How could it possibly be worthwhile for airlines to park painted planes at airports rather than have them soar? They’re more than just expensive billboards; according to Nick Foley, who says brand is more powerful than flight.
In a moment of candor, one of my aviation clients recently remarked to me that his job was so much easier 10 years ago. It’s an interesting reflection on the changing dynamics for those airlines intent on providing the full array of service to their frequent flyers in the sky.
Over the last decade, marketers of full-service airlines have been buffered by strong headwinds in the aviation sector. Low-cost carriers (LCCs) such as Scoot, Air Asia, Jet Blue and RyanAir have been relentless in nibbling away at the market share of the majors, particularly by targeting the value-conscious traveler.
At the other end of the scale, government-owned airlines like Emirates, China Southern and Singapore Airlines are fiercely protecting their core routes while not being bound by the same pressures that come with being a publicly listed airline on the DOW, FTSE or ASX. Airlines such as All Nippon Airways (ANA), Cathay Pacific, Qantas and British Airways have had to be increasingly agile in how they adapt to a playing field that is anything but level.

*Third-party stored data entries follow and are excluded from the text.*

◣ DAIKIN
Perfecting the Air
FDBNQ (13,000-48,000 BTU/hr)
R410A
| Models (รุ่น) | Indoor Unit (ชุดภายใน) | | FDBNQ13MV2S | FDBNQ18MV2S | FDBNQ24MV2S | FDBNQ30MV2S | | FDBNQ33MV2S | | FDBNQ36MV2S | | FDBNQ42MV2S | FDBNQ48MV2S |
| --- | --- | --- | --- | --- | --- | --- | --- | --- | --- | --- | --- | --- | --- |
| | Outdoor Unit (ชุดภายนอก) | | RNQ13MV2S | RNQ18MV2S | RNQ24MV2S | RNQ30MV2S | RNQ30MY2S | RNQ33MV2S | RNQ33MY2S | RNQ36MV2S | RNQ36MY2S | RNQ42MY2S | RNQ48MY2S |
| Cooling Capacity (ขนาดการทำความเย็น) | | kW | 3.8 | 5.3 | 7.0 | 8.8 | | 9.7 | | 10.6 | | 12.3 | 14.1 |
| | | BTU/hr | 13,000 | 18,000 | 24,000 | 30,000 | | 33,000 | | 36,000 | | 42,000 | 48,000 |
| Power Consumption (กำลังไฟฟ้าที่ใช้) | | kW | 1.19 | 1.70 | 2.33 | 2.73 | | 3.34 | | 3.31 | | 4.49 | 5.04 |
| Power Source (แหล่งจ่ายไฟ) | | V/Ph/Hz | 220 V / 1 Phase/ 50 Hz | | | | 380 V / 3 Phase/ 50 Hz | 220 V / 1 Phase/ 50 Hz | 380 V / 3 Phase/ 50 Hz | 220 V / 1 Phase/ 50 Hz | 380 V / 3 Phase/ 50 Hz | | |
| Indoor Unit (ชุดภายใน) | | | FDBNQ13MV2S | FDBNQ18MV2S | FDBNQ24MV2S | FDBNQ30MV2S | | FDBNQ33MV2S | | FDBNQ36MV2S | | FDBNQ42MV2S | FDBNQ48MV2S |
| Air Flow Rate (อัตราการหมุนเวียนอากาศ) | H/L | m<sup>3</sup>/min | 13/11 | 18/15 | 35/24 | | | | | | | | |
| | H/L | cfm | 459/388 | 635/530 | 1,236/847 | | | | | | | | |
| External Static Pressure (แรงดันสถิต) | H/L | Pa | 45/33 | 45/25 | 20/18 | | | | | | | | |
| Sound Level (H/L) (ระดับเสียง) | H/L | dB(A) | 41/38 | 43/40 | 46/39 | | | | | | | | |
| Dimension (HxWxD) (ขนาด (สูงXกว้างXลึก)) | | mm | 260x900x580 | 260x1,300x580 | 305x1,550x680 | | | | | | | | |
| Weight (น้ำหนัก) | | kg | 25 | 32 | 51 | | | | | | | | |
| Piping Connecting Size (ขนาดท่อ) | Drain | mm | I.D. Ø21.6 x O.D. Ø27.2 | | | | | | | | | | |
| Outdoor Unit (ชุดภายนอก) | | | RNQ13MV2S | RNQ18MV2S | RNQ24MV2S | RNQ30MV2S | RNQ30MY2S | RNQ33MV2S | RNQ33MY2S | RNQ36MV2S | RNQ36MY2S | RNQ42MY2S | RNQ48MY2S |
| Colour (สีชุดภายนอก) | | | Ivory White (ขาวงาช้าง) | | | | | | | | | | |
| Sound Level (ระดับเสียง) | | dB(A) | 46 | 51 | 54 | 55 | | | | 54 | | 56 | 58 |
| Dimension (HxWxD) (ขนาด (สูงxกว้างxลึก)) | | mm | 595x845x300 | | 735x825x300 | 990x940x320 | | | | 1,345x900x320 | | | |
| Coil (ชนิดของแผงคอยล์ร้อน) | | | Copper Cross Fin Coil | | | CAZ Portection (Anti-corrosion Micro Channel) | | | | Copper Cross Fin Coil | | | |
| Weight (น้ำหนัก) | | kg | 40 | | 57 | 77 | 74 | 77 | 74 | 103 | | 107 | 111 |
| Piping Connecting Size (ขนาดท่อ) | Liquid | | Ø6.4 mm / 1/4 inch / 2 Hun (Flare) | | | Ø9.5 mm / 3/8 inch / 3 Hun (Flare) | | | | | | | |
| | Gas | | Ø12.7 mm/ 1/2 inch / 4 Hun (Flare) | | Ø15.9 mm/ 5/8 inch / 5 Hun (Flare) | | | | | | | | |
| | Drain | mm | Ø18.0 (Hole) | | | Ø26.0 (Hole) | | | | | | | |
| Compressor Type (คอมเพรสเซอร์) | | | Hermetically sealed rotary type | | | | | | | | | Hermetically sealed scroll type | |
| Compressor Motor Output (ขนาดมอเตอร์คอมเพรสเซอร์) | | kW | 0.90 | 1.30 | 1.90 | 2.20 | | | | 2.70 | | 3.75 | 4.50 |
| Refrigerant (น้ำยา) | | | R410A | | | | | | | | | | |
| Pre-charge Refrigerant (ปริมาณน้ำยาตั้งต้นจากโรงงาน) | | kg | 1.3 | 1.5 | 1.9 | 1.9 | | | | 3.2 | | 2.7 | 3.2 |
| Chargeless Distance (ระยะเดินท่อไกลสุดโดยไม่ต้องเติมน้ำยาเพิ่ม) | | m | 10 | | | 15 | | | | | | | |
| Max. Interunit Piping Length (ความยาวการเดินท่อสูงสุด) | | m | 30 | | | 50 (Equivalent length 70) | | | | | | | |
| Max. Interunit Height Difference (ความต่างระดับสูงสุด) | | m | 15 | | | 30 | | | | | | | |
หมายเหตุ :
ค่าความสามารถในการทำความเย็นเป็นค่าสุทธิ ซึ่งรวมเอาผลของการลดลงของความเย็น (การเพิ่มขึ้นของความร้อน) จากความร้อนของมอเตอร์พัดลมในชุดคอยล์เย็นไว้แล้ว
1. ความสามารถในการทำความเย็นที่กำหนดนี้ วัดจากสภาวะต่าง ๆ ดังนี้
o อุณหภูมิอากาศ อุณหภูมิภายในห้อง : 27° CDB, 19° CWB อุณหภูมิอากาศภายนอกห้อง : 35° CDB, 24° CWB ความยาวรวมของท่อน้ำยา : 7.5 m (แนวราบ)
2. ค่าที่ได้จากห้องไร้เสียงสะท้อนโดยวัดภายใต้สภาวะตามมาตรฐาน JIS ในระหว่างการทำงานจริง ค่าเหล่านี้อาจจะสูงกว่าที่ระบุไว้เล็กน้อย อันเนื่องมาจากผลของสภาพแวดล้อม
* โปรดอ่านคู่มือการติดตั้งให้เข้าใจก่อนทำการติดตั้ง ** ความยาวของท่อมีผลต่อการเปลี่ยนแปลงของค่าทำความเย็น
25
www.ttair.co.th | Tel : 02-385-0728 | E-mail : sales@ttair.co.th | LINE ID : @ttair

The reality for all airlines is this: you can order a white, wide-bodied A350 commercial jet airliner from Airbus’ Toulouse facility in France or you can order a white, wide-bodied B787 commercial jet airliner from Boeing’s Renton facility in Washington State.
What you do with it once you’ve bought it is pretty much up to you, but most travelers would be hard pressed to tell you whether they were flying on an Airbus or a Boeing. The points of differentiation, then, are wafer thin and the brand custodians of the major, full-service airlines are becoming increasingly sophisticated when it comes to giving their frequent flyers a remarkable experience – both on and off the ground.
It’s no wonder then, that we’re seeing some full-service airlines experimenting with unorthodox forms of marketing. Paying homage to an airline’s history through the use of retro liveries is proving to be a popular mechanism for those aviation brands wishing to stand out from the rest at airports stretching from Houston to Heathrow. Across the Asia Pacific, Malaysian Airlines, Garuda and Qantas have all experimented with heritage liveries. Indeed, both Qantas and Garuda have now rolled out a couple of different retro liveries. Each airline has gone to the effort of painting some of their B737 and A320 short-haul fleets, respectively, in liveries that adorned the fuselage of their airplanes over different periods from their past.
Recently, British Airways joined the growing flock of airlines celebrating their history by rolling out not just one, but four liveries from the past. This is a surefire winner for BA for a variety of reasons.
The airline has one of the best back catalogs of designs in the business, due to it being a true doyen of the industry. BA would have been spoilt for choice when deciding which liveries to roll back out from its hangar near terminal three at Heathrow. In addition to its rich history, the airline, whether by good luck or good management, is still operating a number of Boeing 747s that still ply many sectors across the globe. Rather than focusing on short-haul aircraft flying regional routes, the 747 affords BA worldwide reach, ensuring its heritage liveries will boost the airline’s awareness at a variety of airports.
The ‘Jumbo’, or ‘Queen of the Skies’ as it has been affectionately dubbed by pilots and plane-spotters alike, has been in the air for six decades now. Thanks to the efforts of airlines like Lufthansa, KLM and British Airways this venerable aircraft is likely to span seven decades due to its agility along with the recent drop in saliency of Airbus’ A380. By the way, is anyone in the market for a used Airbus Super-Jumbo?
The cost of painting a plane is anything but cheap. There’s the price of the sophisticated application of graphics to the fuselage along with the opportunity cost of having the plane on the ground rather than cruising at 30,000 feet carrying fare-paying passengers and freight alike – generating much-needed revenue for an airline. So, why are the airlines in-the-know looking to their past as a way of securing their future?
Contemporary marketing tends to center on leading indicators such as ‘relevance’ and ‘differentiation’. However, an often-overlooked indicator is the lagging one of ‘esteem’. Sage marketers understand that, when managed optimally, ‘esteem’ can morph into nostalgia. And, nostalgia can be one of the most powerful mechanisms available to marketers for amplifying a consumer’s fondness for a brand.
While heavily discounted offers to specific destinations or the opportunity to earn double points will drive a short-term blip in sales for an airline, the truth is these tactics do surprisingly little for the brand. However, making the hefty investment in a variety of designs from a brand’s past? Well, that’s taking one’s customer base to a higher order of connectivity that will only result in greater levels of affection for the brand.
It’s eminently possible that the flurry of retro liveries taxiing the different airports around the world is a carefully thought through approach by savvy aviation marketers quietly intent on increasing the emotional gravitas for their respective brands by tapping into the rich vein of nostalgia.
It’s a refreshing strategy by the likes of BA, Garuda and Qantas, and one that the Air Asias, Tigers and Southwest Airlines of this world will have zero chance of replicating.